= What you have to do =
Your copy should match the records below exactly, except for the pictures.

(Dataset entries)
"""

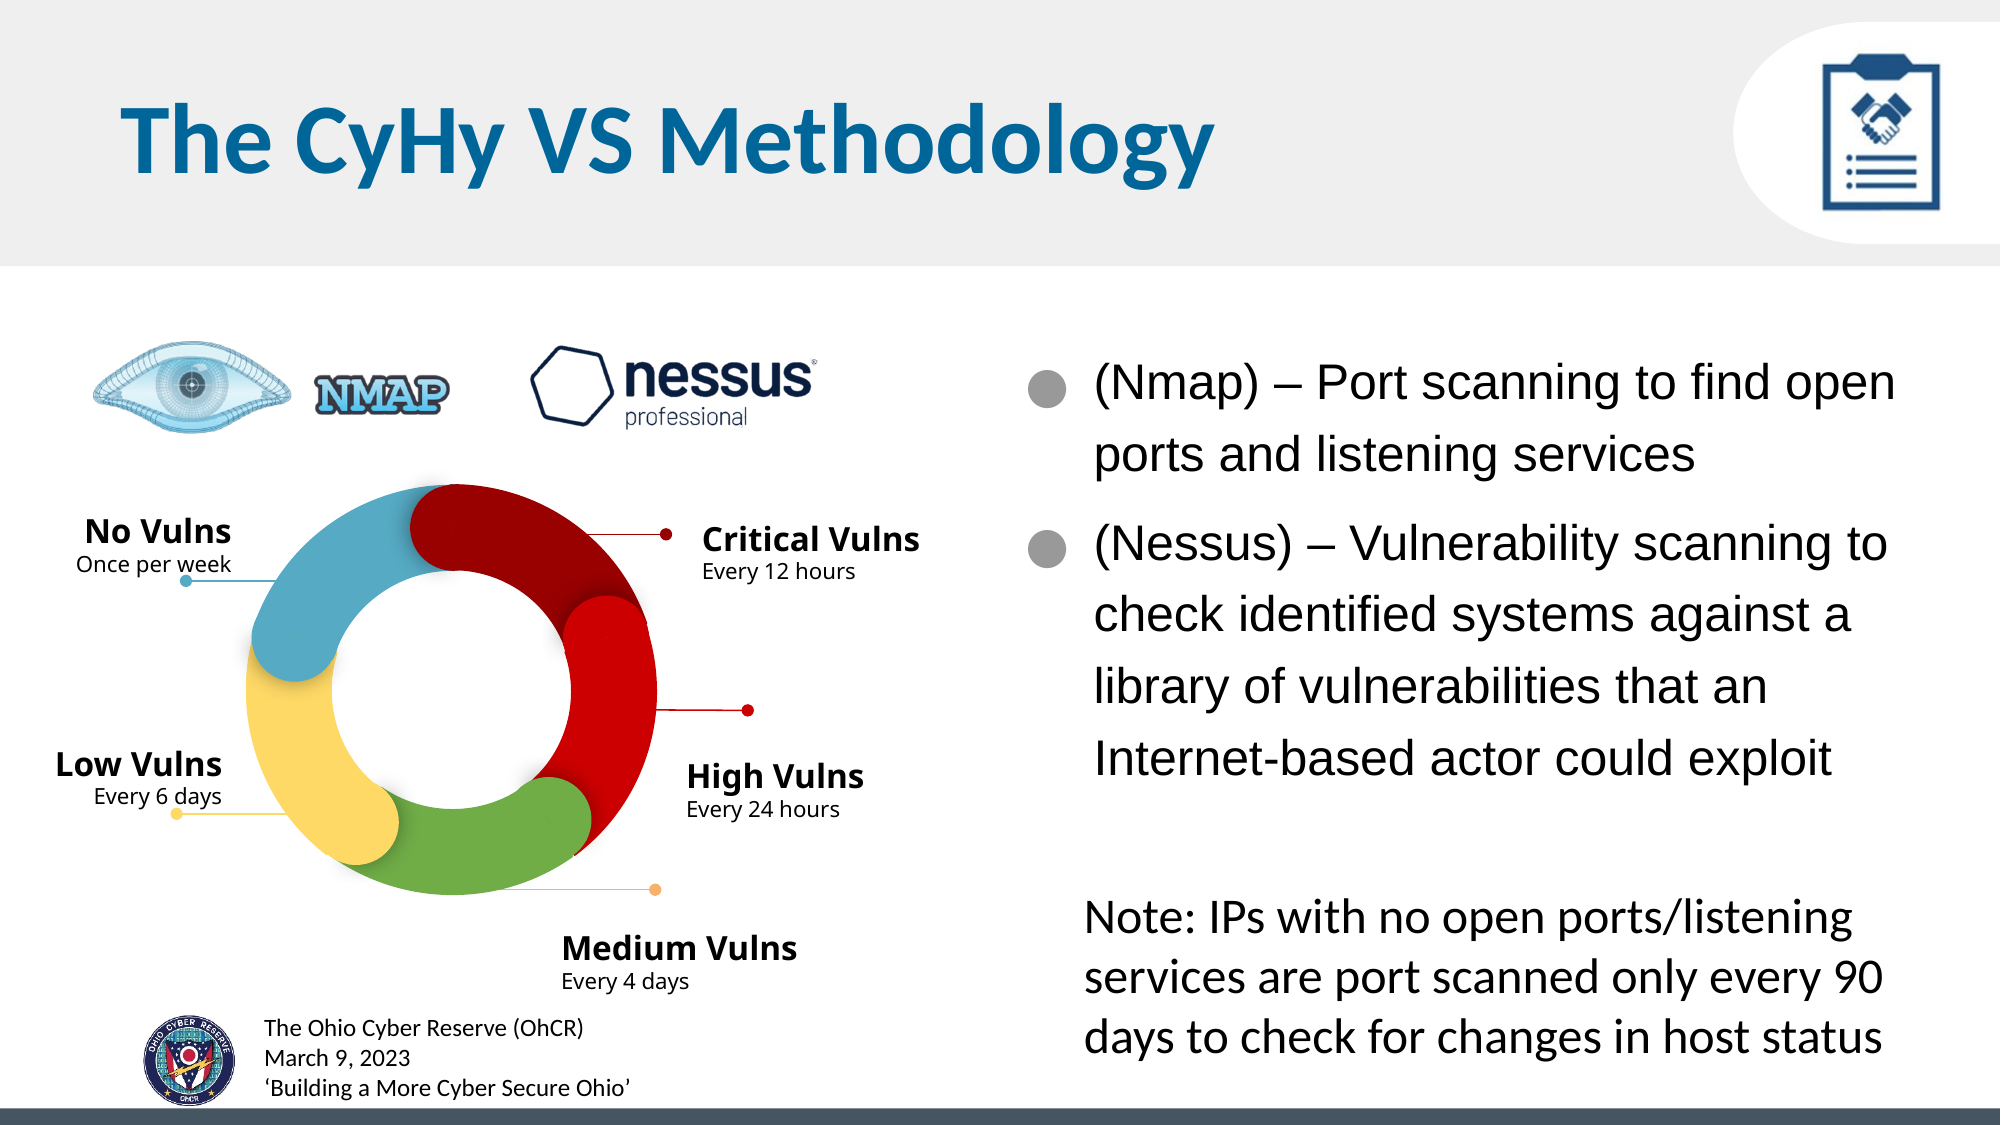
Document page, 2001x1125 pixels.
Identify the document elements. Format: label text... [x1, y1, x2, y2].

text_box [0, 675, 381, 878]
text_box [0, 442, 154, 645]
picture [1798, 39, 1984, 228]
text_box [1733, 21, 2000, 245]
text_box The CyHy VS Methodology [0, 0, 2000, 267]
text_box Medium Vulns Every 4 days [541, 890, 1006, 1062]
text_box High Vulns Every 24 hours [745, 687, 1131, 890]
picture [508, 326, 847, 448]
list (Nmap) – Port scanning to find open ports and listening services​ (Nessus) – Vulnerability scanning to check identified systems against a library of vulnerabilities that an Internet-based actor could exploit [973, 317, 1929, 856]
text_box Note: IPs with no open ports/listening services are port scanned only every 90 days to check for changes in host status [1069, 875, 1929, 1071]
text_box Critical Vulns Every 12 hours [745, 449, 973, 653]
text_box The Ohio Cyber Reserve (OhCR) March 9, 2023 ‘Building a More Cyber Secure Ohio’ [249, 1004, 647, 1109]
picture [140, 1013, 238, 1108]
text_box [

"""

= Response box =
Document page, 2001x1125 pixels.
Identify the document elements. Format: label text... [x1, y1, x2, y2].

text_box [0, 675, 381, 878]
text_box [0, 442, 154, 645]
picture [1798, 39, 1984, 228]
text_box [1733, 21, 2000, 245]
text_box The CyHy VS Methodology [0, 0, 2000, 267]
text_box Medium Vulns Every 4 days [541, 890, 1006, 1062]
text_box High Vulns Every 24 hours [745, 687, 1131, 890]
picture [508, 326, 847, 448]
list (Nmap) – Port scanning to find open ports and listening services​ (Nessus) – Vulnerability scanning to check identified systems against a library of vulnerabilities that an Internet-based actor could exploit [973, 317, 1929, 856]
text_box Note: IPs with no open ports/listening services are port scanned only every 90 days to check for changes in host status [1069, 875, 1929, 1071]
text_box Critical Vulns Every 12 hours [745, 449, 973, 653]
text_box The Ohio Cyber Reserve (OhCR) March 9, 2023 ‘Building a More Cyber Secure Ohio’ [249, 1004, 647, 1109]
picture [140, 1013, 238, 1108]
text_box [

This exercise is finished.